*Problem requirements:* Below is a block of entries; repeat exactly the lines starting at the line that contains "Texas A.F. & A.M." and ending at the line that contains "for Secure Networks", both included.

*Provided data:*
+---+

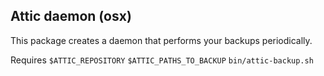 ## Attic daemon (osx)

This package creates a daemon that performs your backups periodically.

Requires `$ATTIC_REPOSITORY` `$ATTIC_PATHS_TO_BACKUP` `bin/attic-backup.sh`
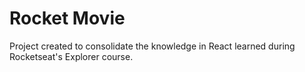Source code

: # Rocket Movie

Project created to consolidate the knowledge in React learned during Rocketseat's Explorer course.
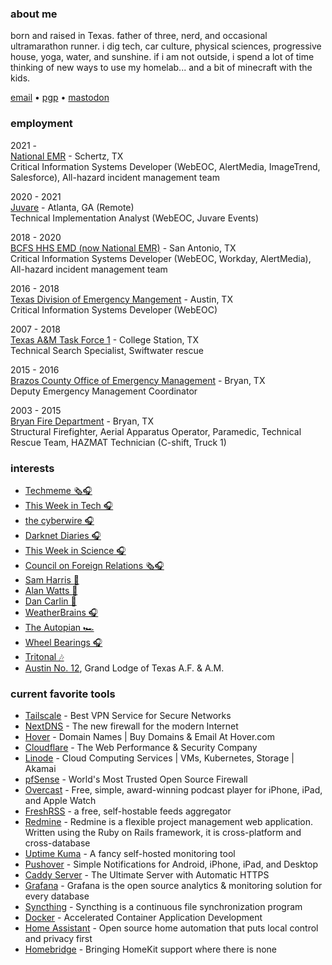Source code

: ### about me
born and raised in Texas.  father of three, nerd, and occasional ultramarathon runner.  i dig tech, car culture, physical sciences, progressive house, yoga, water, and sunshine.  if i am not outside, i spend a lot of time thinking of new ways to use my homelab... and a bit of minecraft with the kids.  

<a href="mailto:chris@chrismartintx.com">email</a> • <a href="https://pgp.chrismartintx.com/" target="window">pgp</a> • <a rel="me" href="https://twit.social/@chrismartintx">mastodon</a>
### employment
2021 -<br/>[National EMR](https://nationalemr.us/) - Schertz, TX<br/>Critical Information Systems Developer (WebEOC, AlertMedia, ImageTrend, Salesforce), All-hazard incident management team

2020 - 2021<br/>[Juvare](https://www.juvare.com/webeoc/) - Atlanta, GA (Remote)<br/>Technical Implementation Analyst (WebEOC, Juvare Events)

2018 - 2020<br/>[BCFS HHS EMD (now National EMR)](https://nationalemr.us/) - San Antonio, TX<br/>Critical Information Systems Developer (WebEOC, Workday, AlertMedia), All-hazard incident management team

2016 - 2018<br/>[Texas Division of Emergency Mangement](https://tdem.texas.gov/) - Austin, TX<br/>Critical Information Systems Developer (WebEOC)

2007 - 2018<br/>[Texas A&M Task Force 1](https://texastaskforce1.org/) - College Station, TX<br/>Technical Search Specialist, Swiftwater rescue

2015 - 2016<br/>[Brazos County Office of Emergency Management](http://brazosceoc.org) - Bryan, TX<br/>Deputy Emergency Management Coordinator

2003 - 2015<br/>[Bryan Fire Department](https://www.bryantx.gov/fire/) - Bryan, TX<br/>Structural Firefighter, Aerial Apparatus Operator, Paramedic, Technical Rescue Team, HAZMAT Technician (C-shift, Truck 1)

### interests
* [Techmeme 🗞️🎧](https://techmeme.com)
* [This Week in Tech 🎧](https://twit.tv)
* [the cyberwire 🎧](https://thecyberwire.com)
* [Darknet Diaries 🎧](https://darknetdiaries.com/)
* [This Week in Science 🎧](https://www.twis.org/)
* [Council on Foreign Relations 🗞️🎧](https://www.cfr.org)
* [Sam Harris 🧠](https://samharris.org)
* [Alan Watts 🧠](https://alanwatts.org/)
* [Dan Carlin 📜](https://www.dancarlin.com/)
* [WeatherBrains 🎧](https://weatherbrains.com)
* [The Autopian 🏎️](https://www.theautopian.com/)
* [Wheel Bearings 🎧](https://wheelbearings.media)
* [Tritonal 🎶](http://tritonalmusic.com)
* [Austin No. 12](http://austinlodge12.com), Grand Lodge of Texas A.F. & A.M.

### current favorite tools
* [Tailscale](https://tailscale.com/) - Best VPN Service for Secure Networks
* [NextDNS](https://nextdns.io/) - The new firewall for the modern Internet
* [Hover](https://hover.com/3aO8NEay) - Domain Names | Buy Domains & Email At Hover.com
* [Cloudflare](https://www.cloudflare.com/) - The Web Performance & Security Company
* [Linode](https://www.linode.com/lp/refer/?r=b8629a35d3c9e8a79527c5adb83fda3b28468a88) - Cloud Computing Services | VMs, Kubernetes, Storage | Akamai
* [pfSense](https://www.pfsense.org/) - World's Most Trusted Open Source Firewall
* [Overcast](https://overcast.fm/) - Free, simple, award-winning podcast player for iPhone, iPad, and Apple Watch
* [FreshRSS](https://freshrss.org/index.html) - a free, self-hostable feeds aggregator
* [Redmine](https://www.redmine.org/) - Redmine is a flexible project management web application. Written using the Ruby on Rails framework, it is cross-platform and cross-database
* [Uptime Kuma](https://github.com/louislam/uptime-kuma) - A fancy self-hosted monitoring tool
* [Pushover](https://pushover.net/) - Simple Notifications for Android, iPhone, iPad, and Desktop
* [Caddy Server](https://caddyserver.com/) - The Ultimate Server with Automatic HTTPS
* [Grafana](https://grafana.com/) - Grafana is the open source analytics & monitoring solution for every database
* [Syncthing](https://syncthing.net/) - Syncthing is a continuous file synchronization program
* [Docker](https://www.docker.com/) - Accelerated Container Application Development
* [Home Assistant](https://www.home-assistant.io/) - Open source home automation that puts local control and privacy first
* [Homebridge](https://homebridge.io/) - Bringing HomeKit support where there is none
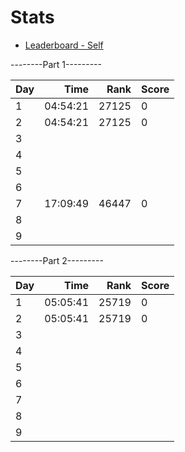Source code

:# Stats

- [Leaderboard - Self](https://adventofcode.com/2024/leaderboard/self)

--------Part 1---------

| Day |     Time |  Rank | Score |
| --- | -------: | ----: | ----- |
| 1   | 04:54:21 | 27125 |     0 |
| 2   | 04:54:21 | 27125 |     0 |
| 3   |          |       |       |
| 4   |          |       |       |
| 5   |          |       |       |
| 6   |          |       |       |
| 7   | 17:09:49 | 46447 |     0 |
| 8   |          |       |       |
| 9   |          |       |       |


--------Part 2---------

| Day |     Time |  Rank | Score |
| --- | -------: | ----: | ----- |
| 1   | 05:05:41 | 25719 |     0 |
| 2   | 05:05:41 | 25719 |     0 |
| 3   |          |       |       |
| 4   |          |       |       |
| 5   |          |       |       |
| 6   |          |       |       |
| 7   |          |       |       |
| 8   |          |       |       |
| 9   |          |       |       |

+---+

*Task solution:*
* [Austin No. 12](http://austinlodge12.com), Grand Lodge of Texas A.F. & A.M.

### current favorite tools
* [Tailscale](https://tailscale.com/) - Best VPN Service for Secure Networks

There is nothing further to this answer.